Innis Newton Palmer (March 30, 1824 – September 10, 1900) was a career officer in the United States Army, serving in the Mexican–American War, the Civil War, and on the Western frontier.

Palmer was born in Buffalo, New York. Innis participated as a choir boy at his local church until he joined the army. He entered the United States Military Academy in 1842. He graduated in the class of 1846 and was appointed a brevet second lieutenant in the 2nd U.S. Mounted Rifles. He entered the Mexican–American War as a first lieutenant and was cited for bravery and noteworthy service at the Battles of Contreras and Churubusco. His valor displayed at the Battle of Chapultepec earned for him a brevet promotion to the rank of captain. In March 1855 Palmer was promoted to the full rank of captain in the 2nd U.S. Cavalry.

In April 1861 with the outbreak of the Civil War, Palmer advanced in rank again, becoming a major of a cavalry battalion, April 25, 1861. At the First Battle of Bull Run, he led this battalion of seven companies of horsemen, and was again recognized for his gallantry.

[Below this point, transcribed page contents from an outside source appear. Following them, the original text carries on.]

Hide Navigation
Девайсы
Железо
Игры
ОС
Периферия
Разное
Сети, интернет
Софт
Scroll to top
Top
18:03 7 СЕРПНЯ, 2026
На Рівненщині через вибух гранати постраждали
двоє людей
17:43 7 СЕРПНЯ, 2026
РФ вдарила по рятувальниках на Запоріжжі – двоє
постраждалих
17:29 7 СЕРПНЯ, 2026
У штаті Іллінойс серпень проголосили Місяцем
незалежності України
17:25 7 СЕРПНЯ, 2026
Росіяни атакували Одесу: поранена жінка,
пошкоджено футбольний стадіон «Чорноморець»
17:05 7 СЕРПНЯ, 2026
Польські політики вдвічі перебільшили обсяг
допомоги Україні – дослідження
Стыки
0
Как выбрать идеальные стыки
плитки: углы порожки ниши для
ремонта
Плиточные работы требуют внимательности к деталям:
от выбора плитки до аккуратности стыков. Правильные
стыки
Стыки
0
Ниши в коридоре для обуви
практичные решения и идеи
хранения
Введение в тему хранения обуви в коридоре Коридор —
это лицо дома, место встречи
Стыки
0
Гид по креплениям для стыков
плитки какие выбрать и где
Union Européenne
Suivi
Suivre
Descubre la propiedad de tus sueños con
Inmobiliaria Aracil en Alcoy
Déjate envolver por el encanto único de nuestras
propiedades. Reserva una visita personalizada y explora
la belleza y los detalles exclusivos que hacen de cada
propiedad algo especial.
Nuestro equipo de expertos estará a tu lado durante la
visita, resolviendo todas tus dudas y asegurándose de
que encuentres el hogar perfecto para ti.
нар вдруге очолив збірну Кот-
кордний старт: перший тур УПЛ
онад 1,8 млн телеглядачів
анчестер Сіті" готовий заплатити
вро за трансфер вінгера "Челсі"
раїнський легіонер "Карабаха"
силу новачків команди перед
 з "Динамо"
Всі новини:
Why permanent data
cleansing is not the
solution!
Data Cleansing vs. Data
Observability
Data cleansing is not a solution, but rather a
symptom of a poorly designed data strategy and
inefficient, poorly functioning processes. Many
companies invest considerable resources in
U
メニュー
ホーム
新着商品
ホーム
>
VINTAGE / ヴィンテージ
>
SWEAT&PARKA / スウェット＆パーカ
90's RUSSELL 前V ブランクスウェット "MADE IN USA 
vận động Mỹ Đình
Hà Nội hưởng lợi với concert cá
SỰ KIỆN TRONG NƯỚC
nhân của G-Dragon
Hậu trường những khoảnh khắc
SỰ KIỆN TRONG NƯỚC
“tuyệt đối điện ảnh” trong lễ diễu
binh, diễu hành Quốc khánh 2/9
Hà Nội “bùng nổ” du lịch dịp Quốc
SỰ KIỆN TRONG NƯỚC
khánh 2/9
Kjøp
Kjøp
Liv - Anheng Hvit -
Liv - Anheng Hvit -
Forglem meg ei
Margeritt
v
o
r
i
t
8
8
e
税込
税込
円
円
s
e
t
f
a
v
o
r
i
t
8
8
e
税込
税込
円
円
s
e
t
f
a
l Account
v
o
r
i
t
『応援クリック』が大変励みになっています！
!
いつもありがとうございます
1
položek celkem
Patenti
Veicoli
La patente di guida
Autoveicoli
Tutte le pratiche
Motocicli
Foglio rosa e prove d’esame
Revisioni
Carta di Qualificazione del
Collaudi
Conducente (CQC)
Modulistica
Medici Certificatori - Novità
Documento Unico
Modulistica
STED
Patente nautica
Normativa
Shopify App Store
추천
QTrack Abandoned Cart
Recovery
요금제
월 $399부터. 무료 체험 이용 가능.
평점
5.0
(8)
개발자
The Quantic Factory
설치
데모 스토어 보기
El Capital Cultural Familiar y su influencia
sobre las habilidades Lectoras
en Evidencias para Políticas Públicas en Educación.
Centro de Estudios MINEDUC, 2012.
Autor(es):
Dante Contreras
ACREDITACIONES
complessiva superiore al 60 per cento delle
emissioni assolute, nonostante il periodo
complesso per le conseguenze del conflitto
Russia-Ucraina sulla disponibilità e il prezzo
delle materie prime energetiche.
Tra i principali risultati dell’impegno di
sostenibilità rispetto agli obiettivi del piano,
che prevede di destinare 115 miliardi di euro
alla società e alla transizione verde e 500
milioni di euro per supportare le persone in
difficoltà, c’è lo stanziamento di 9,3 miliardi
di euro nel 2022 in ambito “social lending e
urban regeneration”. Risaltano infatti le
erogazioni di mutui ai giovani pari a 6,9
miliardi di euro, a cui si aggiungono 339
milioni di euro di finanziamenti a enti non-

Afterwards, Palmer found out that he commanded the only Union cavalry present at the battle. He was transferred to the 5th U.S. Cavalry Regiment on August 3, 1861. On December 21, 1861, he was appointed brigadier general of volunteers to rank from December 20, 1861. President Abraham Lincoln officially nominated Palmer for this appointment on December 21, 1861 and the U.S. Senate confirmed the appointment March 17, 1862. Palmer commanded a brigade in the IV Corps during the Peninsula campaign. He stayed with his brigade on the Peninsula afterwards, and spent the rest of the war holding various commands in the Virginia-North Carolina area. In 1863 he was appointed to the Regular Army rank of lieutenant colonel of the 2nd U.S. Cavalry. Palmer successfully defended a garrison at New Bern, North Carolina from a Confederate attack led by Maj. Gen George Pickett on February 1, 1864 and his command linked up with William T. Sherman's army as it drove up through the state in March 1865. He was mustered out of the volunteers on January 15, 1866. On January 13, 1866, President Andrew Johnson nominated Palmer for appointment to the brevet grade of major general of volunteers, to rank from March 13, 1865, and the U.S. Senate confirmed the appointment on March 12, 1866.

In June 1868, Palmer became colonel of the regiment. He retired at his own request in March 1879. From 1890 to 1891 he was president of the Aztec Club of 1847. He died on the morning of September 10, 1900 of complications from kidney failure in Chevy Chase, Maryland. His interment was in Arlington National Cemetery, Arlington, Virginia.

His son in law was Major General Eben Swift who at one time commanded the 5th Cavalry and his grandson and namesake was Major General Innis Palmer Swift, who commanded the 1st Cavalry Division and later the I Corps in the South Pacific in World War II.